# [PROBLEM REQUIREMENTS]
Only a number is expected here: the count of lines in this data where "none" occurs.
┏━━
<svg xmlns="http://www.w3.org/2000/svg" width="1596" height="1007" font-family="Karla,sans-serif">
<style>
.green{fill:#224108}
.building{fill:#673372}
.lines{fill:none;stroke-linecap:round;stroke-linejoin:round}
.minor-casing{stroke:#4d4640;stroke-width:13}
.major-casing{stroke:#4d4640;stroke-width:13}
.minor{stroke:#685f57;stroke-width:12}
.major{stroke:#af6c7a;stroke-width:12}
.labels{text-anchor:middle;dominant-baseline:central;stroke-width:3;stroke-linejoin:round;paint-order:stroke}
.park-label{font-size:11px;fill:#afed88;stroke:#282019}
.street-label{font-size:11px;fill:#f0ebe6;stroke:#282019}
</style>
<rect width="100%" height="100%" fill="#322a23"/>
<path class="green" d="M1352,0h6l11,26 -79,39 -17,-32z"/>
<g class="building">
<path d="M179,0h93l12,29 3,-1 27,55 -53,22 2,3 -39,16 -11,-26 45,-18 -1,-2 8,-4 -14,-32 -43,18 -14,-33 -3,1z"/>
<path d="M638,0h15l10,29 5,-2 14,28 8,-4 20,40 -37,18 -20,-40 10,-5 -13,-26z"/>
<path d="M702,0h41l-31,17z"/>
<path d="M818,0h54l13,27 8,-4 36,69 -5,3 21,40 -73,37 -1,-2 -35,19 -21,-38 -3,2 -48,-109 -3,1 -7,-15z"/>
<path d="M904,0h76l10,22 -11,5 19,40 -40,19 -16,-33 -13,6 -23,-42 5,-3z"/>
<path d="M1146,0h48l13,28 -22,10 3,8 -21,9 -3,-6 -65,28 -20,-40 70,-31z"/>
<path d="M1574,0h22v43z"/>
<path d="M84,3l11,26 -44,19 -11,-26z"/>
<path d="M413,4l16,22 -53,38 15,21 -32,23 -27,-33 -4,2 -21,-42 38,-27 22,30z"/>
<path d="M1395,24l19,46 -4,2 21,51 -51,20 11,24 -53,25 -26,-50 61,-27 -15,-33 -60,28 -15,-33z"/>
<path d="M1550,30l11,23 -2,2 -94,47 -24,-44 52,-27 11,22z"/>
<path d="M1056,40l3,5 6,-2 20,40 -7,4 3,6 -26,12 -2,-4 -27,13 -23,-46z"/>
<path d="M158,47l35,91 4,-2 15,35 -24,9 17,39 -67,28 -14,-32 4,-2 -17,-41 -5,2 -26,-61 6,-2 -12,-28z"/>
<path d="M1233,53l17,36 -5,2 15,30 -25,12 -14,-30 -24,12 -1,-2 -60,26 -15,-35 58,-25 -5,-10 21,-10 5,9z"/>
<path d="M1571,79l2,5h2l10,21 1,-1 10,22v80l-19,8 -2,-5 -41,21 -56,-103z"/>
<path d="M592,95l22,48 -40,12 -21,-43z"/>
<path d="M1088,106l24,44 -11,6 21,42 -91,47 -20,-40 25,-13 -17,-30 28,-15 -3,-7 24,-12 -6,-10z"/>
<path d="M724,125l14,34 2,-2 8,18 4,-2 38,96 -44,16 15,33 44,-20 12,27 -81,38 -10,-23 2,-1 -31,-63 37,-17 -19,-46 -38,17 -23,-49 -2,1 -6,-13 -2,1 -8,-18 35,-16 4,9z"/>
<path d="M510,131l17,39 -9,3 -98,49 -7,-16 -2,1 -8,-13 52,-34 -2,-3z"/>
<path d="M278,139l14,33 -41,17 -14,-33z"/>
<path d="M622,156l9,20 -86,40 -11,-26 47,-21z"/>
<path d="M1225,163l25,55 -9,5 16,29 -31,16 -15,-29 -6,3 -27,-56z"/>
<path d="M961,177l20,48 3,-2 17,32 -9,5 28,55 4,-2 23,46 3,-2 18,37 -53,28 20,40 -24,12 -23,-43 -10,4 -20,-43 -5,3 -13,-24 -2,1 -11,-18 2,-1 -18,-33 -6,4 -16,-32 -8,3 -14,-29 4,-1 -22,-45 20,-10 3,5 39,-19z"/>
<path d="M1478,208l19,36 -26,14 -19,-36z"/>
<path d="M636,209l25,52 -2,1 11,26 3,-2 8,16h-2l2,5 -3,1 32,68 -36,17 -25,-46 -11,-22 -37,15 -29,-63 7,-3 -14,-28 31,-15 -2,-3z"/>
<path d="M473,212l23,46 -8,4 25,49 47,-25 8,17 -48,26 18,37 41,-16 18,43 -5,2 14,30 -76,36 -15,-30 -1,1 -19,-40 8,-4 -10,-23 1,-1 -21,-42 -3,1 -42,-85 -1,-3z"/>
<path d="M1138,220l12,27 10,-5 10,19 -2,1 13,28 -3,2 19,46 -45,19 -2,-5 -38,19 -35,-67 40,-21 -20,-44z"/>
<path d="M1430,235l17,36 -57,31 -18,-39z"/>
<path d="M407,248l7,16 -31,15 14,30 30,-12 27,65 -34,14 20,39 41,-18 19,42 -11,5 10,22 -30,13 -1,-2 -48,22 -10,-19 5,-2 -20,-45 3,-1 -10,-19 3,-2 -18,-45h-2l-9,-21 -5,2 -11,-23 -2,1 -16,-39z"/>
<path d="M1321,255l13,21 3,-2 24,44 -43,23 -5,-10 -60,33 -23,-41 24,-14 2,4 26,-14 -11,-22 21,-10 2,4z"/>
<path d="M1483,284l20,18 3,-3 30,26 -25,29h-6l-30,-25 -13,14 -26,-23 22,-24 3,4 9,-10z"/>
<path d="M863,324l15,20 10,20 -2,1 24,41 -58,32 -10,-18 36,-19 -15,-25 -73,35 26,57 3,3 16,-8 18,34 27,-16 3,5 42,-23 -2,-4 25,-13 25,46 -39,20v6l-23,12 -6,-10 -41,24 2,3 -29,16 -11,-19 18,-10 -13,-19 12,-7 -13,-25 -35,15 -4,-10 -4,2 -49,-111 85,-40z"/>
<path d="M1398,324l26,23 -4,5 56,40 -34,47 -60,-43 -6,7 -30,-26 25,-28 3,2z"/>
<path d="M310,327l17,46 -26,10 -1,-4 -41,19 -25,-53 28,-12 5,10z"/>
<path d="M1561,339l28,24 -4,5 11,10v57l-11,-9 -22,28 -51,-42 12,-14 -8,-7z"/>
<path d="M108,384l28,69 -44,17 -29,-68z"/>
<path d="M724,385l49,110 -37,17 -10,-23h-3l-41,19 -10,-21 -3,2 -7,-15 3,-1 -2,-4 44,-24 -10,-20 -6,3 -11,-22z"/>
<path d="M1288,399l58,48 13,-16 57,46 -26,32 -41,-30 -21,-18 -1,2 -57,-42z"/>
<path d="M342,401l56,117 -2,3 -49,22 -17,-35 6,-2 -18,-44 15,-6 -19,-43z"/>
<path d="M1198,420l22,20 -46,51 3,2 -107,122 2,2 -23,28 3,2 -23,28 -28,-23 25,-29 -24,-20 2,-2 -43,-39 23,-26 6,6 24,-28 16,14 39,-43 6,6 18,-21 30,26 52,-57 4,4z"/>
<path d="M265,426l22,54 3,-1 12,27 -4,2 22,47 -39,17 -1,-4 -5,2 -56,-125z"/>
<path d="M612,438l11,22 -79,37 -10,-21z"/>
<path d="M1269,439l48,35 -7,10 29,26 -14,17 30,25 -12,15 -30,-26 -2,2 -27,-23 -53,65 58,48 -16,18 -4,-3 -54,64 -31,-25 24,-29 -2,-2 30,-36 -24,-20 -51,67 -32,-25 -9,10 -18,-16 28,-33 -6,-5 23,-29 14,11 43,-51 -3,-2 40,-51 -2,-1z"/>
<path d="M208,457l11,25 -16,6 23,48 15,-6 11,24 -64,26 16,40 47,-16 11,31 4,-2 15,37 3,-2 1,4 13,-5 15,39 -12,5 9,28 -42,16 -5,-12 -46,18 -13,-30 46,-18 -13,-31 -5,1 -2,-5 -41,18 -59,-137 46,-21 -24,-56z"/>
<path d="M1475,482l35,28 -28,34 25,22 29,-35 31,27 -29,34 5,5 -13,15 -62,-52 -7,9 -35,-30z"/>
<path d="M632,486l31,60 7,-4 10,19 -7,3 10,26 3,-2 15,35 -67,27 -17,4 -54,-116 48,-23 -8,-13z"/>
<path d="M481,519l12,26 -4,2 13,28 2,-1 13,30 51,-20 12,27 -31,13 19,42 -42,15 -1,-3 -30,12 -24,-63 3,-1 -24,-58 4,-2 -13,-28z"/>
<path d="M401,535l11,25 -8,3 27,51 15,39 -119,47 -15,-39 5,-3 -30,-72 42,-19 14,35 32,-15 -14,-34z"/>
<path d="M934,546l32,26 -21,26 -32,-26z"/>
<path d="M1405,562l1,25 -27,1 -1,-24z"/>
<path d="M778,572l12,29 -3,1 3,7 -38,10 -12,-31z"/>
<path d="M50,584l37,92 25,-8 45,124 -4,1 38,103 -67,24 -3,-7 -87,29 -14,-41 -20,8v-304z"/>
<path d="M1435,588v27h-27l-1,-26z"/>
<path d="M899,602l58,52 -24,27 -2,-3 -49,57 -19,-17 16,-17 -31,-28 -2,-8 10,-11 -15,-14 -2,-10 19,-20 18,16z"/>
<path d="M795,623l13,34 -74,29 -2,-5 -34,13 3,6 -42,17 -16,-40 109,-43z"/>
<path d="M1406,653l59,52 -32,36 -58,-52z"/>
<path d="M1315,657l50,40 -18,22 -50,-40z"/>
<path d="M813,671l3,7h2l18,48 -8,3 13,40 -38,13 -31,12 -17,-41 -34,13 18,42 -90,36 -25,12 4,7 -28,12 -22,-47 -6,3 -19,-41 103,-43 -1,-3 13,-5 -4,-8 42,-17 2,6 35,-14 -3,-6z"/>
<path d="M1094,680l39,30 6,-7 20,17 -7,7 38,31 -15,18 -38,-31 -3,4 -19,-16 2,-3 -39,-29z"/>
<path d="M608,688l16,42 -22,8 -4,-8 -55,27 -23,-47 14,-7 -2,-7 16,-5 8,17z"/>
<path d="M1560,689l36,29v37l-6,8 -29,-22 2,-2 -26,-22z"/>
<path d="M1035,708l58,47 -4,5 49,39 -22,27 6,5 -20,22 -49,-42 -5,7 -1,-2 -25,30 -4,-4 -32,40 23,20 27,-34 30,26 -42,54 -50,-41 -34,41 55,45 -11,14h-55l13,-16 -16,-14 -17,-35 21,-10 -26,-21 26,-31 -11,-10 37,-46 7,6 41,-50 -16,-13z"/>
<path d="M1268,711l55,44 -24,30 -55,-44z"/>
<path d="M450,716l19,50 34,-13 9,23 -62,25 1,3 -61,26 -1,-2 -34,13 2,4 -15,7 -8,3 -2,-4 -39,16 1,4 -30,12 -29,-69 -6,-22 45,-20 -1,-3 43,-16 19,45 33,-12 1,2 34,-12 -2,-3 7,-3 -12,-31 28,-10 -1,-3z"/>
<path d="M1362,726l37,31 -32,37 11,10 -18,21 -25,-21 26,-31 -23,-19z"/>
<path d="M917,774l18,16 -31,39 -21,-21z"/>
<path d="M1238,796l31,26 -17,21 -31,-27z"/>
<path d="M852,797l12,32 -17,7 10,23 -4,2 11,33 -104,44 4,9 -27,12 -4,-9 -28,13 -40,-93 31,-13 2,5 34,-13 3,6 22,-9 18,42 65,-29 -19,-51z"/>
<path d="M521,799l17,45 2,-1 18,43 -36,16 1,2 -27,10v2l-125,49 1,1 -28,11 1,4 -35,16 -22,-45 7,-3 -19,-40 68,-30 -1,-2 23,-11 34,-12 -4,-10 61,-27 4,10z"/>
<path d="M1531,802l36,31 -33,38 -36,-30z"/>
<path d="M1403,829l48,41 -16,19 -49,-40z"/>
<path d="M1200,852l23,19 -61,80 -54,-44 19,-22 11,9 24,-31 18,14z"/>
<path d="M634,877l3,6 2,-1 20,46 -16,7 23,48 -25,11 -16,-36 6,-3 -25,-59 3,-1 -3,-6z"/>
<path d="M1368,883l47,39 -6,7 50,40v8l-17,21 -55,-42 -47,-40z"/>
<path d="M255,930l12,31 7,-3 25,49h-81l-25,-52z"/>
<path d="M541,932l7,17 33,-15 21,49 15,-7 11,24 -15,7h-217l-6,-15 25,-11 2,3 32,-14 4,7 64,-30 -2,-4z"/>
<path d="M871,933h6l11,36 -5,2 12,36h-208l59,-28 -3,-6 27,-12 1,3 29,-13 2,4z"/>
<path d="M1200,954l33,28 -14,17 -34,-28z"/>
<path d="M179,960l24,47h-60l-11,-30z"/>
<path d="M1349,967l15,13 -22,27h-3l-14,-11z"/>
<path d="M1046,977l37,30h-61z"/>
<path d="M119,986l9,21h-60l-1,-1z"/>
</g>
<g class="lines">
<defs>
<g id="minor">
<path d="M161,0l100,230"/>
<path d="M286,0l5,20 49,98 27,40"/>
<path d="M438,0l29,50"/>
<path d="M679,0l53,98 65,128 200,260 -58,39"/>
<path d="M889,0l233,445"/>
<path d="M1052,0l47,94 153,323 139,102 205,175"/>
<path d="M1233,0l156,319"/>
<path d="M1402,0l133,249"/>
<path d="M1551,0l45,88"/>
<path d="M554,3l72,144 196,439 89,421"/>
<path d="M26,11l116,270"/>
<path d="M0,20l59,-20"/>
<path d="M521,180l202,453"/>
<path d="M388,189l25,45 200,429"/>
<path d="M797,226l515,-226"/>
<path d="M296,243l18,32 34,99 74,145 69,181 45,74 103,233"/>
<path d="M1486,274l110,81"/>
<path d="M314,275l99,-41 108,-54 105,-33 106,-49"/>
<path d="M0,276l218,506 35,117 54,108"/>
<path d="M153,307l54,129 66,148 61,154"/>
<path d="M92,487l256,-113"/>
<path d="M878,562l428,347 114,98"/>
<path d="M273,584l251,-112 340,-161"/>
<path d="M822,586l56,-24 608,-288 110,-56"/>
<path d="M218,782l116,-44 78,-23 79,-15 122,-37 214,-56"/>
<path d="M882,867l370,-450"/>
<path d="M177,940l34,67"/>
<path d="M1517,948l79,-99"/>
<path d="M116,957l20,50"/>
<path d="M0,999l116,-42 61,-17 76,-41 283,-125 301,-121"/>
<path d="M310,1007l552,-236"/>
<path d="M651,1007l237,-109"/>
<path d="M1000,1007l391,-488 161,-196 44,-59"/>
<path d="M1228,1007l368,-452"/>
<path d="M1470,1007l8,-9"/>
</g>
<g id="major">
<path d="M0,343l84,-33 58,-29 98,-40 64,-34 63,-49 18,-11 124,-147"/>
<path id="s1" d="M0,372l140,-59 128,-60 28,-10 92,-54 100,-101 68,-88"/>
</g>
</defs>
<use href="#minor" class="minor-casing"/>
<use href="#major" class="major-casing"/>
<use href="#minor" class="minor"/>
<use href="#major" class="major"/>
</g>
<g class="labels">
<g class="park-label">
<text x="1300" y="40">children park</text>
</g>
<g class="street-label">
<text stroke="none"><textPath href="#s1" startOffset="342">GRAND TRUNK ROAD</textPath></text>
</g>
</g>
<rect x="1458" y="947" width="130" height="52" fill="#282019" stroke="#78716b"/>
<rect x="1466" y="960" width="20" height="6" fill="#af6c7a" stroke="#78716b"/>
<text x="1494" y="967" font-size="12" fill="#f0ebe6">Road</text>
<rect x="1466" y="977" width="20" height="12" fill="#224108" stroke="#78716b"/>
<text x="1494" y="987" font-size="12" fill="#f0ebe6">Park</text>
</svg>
┗━━
# [YOUR RESPONSE]
2